First, start with the IPSec tunnel. Ping must work and IPSec counters must increase.
Legend:
m.m.m.m = public ip of main router
r.r.r.r = public ip of remote router
MainINT = internal interface of main router
MainPUB = public interface of main router
RemoteINT = internal interface of remote router
RemotePUB = public interface of remote router
If you say that remote site is dynamic, you need to add peer 0.0.0.0/0 on main router and enable generating policy.
On remote router you need to add peer m.m.m.m. And policy: src 192.168.181.0/24, dst 192.168.110.0/24, sa-src: r.r.r.r, sa-dst: m.m.m.m.
At this point, pinging 192.168.110.1 from remote router must work if you set src-addr to 192.168.181.1.
---
DHCP is not that easy. Turned out that my previous test wasn't accurate, because the routers were connected directly with default gateways set to each other. And this kind of "simulated internet" didn't work exactly as the real thing. I put third router between them and now it's perfect.

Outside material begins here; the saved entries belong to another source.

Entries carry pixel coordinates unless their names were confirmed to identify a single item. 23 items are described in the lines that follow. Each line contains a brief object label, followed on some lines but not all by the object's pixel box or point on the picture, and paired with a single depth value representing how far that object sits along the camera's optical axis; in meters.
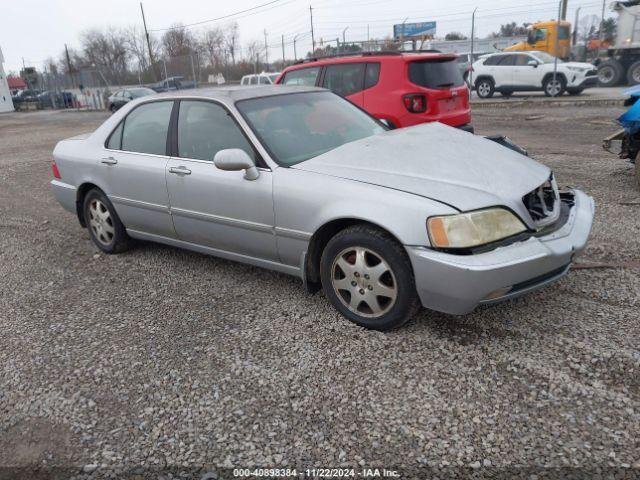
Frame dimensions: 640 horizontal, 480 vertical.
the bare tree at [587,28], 37.61
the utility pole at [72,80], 35.38
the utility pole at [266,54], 32.99
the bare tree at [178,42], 48.03
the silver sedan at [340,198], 2.92
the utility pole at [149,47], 37.33
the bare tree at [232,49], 36.97
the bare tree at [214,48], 36.31
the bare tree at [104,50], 57.16
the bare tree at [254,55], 35.28
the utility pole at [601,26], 29.73
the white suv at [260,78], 20.64
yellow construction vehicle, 24.86
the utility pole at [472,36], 17.58
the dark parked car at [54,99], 34.77
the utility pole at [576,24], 30.43
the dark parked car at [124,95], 23.94
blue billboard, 46.44
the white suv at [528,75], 17.31
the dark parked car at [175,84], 29.09
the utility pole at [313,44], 26.15
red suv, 6.91
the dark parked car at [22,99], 38.16
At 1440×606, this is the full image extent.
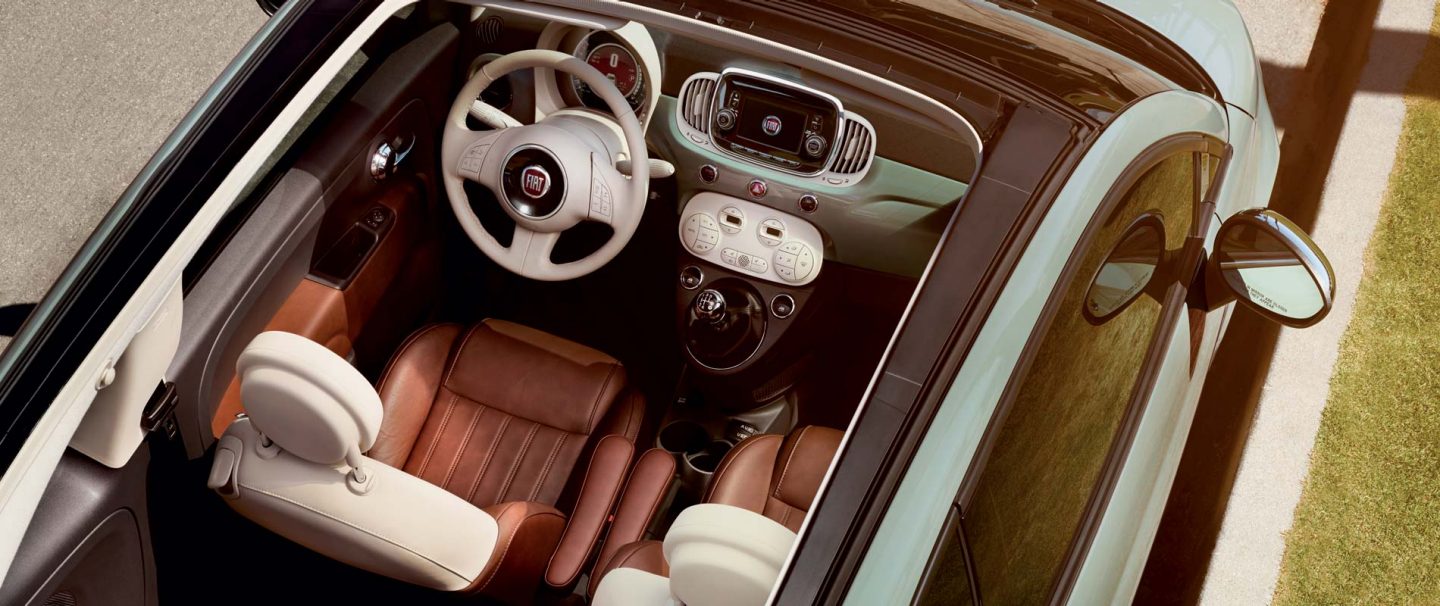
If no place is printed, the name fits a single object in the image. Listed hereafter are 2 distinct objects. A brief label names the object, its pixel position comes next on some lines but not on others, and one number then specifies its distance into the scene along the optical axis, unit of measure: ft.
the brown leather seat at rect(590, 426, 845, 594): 7.84
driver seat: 5.89
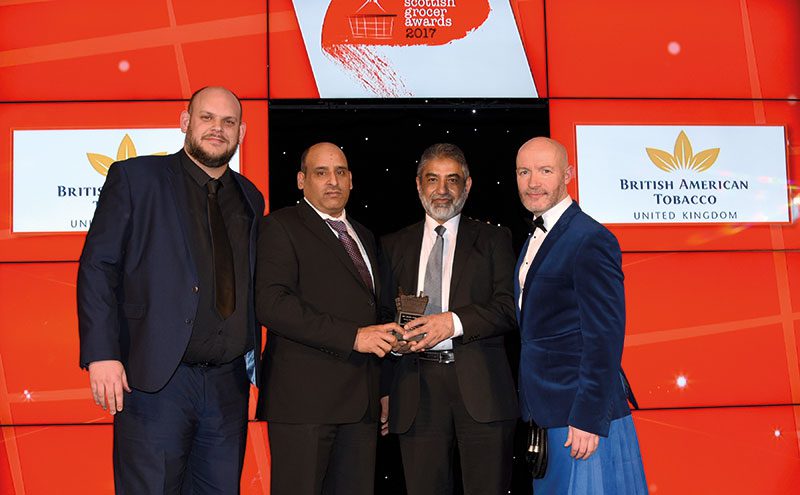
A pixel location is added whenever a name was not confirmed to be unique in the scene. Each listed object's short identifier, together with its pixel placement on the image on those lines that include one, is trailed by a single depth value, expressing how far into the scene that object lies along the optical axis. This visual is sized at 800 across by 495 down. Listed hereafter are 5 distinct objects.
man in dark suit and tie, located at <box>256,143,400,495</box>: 2.73
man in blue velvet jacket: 2.34
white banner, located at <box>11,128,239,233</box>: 4.11
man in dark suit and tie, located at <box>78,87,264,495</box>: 2.39
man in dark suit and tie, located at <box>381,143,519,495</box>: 2.88
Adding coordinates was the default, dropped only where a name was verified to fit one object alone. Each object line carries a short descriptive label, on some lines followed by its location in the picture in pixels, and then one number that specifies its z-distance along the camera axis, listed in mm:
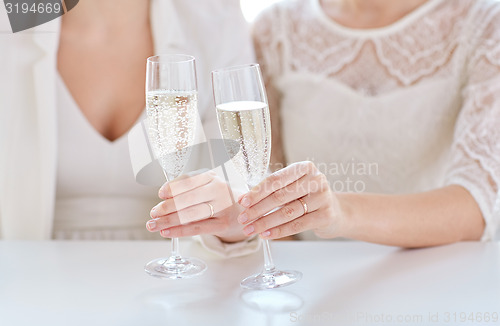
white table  995
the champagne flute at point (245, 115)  991
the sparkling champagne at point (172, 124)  1025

I set up DHCP relay on RemoteINT, relaying to 192.168.110.X(*) and quickly found out, that it was sending packets with source ip r.r.r.r, so they weren't going though tunnel. This helped:
/ip firewall nat add chain=srcnat src-address=r.r.r.r dst-address=192.168.110.0/24 action=src-nat to-addresses=192.168.181.1
(*) When relaying requests to another machine behind main router, everything was ok. But I didn't manage to make it work with DHCP server on main router itself. I set it up on MainINT with relay address 192.168.181.1. Packets to port 67 came through tunnel, but router was sending back ICMP port unreachable.
I then tried all possible (and impossible
things. When I moved DHCP server to MainPUB, it started receiving requests and log said that it was sending replies, but nothing came out of any interface.